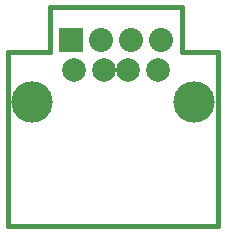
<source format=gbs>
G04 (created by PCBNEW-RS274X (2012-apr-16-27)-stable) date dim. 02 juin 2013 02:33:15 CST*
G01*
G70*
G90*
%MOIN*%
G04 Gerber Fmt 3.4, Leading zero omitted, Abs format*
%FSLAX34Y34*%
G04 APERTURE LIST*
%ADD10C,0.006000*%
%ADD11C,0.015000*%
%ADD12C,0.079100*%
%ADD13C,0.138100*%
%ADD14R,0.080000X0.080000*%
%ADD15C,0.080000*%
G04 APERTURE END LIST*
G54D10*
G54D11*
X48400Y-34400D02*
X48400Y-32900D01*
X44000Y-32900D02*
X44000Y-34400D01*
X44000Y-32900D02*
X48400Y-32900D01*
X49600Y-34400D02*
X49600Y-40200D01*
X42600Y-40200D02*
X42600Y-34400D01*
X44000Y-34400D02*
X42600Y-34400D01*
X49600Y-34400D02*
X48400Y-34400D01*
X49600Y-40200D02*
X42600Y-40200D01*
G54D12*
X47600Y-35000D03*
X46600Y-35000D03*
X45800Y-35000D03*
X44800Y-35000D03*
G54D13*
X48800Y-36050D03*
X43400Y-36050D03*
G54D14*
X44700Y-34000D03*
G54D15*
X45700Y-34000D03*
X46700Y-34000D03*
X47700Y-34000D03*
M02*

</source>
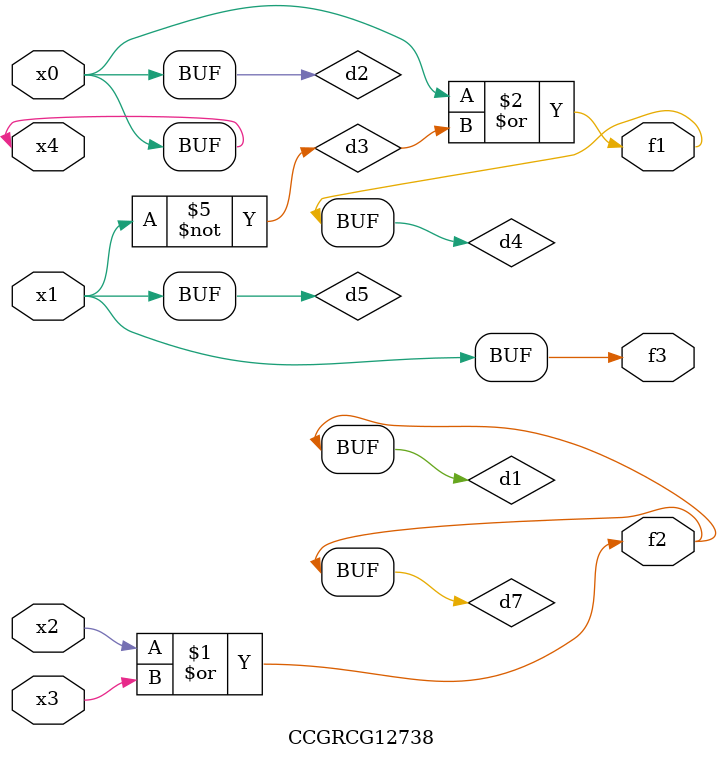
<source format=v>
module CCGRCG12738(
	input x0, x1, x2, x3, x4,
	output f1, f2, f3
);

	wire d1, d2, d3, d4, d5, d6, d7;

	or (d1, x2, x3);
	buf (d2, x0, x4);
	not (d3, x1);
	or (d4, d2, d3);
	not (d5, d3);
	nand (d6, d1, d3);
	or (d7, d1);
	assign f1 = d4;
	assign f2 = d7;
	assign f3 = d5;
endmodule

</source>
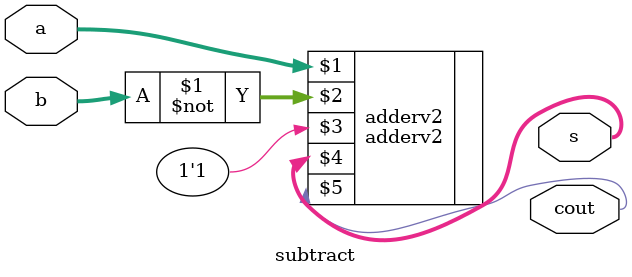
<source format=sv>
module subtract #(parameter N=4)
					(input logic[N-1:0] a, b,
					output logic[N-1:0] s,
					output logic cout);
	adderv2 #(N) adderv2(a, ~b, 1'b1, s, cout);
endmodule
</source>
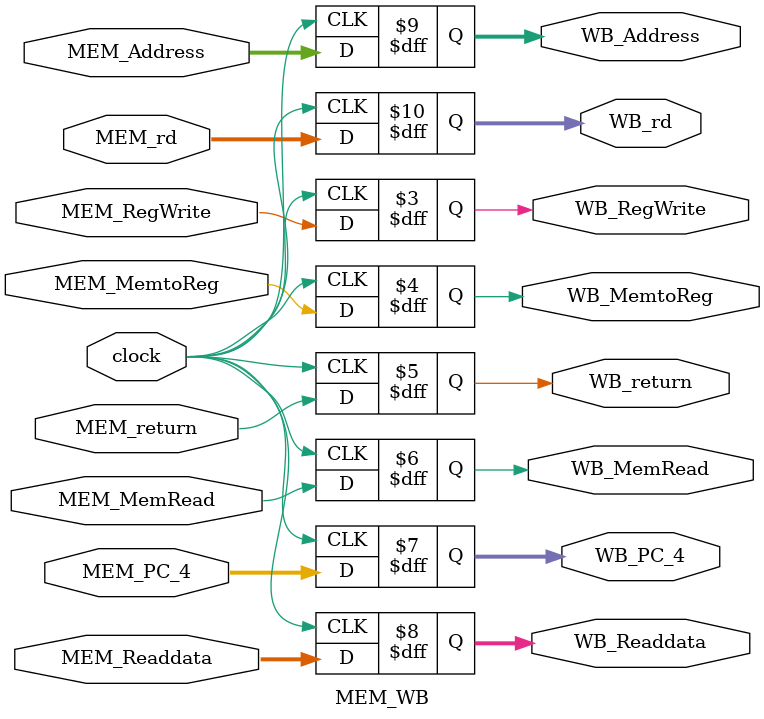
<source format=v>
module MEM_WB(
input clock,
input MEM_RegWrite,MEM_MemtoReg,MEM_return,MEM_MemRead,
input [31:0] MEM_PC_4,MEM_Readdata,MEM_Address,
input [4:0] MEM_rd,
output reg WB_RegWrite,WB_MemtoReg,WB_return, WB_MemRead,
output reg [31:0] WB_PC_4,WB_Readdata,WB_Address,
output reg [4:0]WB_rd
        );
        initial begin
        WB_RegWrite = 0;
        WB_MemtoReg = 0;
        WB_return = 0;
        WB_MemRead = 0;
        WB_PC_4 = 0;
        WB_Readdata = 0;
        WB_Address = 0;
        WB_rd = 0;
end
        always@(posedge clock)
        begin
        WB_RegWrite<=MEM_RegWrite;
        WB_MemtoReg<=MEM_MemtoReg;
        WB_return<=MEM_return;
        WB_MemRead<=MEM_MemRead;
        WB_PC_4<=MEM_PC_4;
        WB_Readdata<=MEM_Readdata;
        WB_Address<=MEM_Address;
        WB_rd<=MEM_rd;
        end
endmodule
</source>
━━━━━━━━━━━━━━━━━━━━
### [Problem]
The lines wanted run from the first one in the material above through the line containing "X44000Y-34400D01*"; give them again exactly, leaving out the pictures.

### [Your solution]
<source format=gbs>
G04 (created by PCBNEW-RS274X (2012-apr-16-27)-stable) date dim. 02 juin 2013 02:33:15 CST*
G01*
G70*
G90*
%MOIN*%
G04 Gerber Fmt 3.4, Leading zero omitted, Abs format*
%FSLAX34Y34*%
G04 APERTURE LIST*
%ADD10C,0.006000*%
%ADD11C,0.015000*%
%ADD12C,0.079100*%
%ADD13C,0.138100*%
%ADD14R,0.080000X0.080000*%
%ADD15C,0.080000*%
G04 APERTURE END LIST*
G54D10*
G54D11*
X48400Y-34400D02*
X48400Y-32900D01*
X44000Y-32900D02*
X44000Y-34400D01*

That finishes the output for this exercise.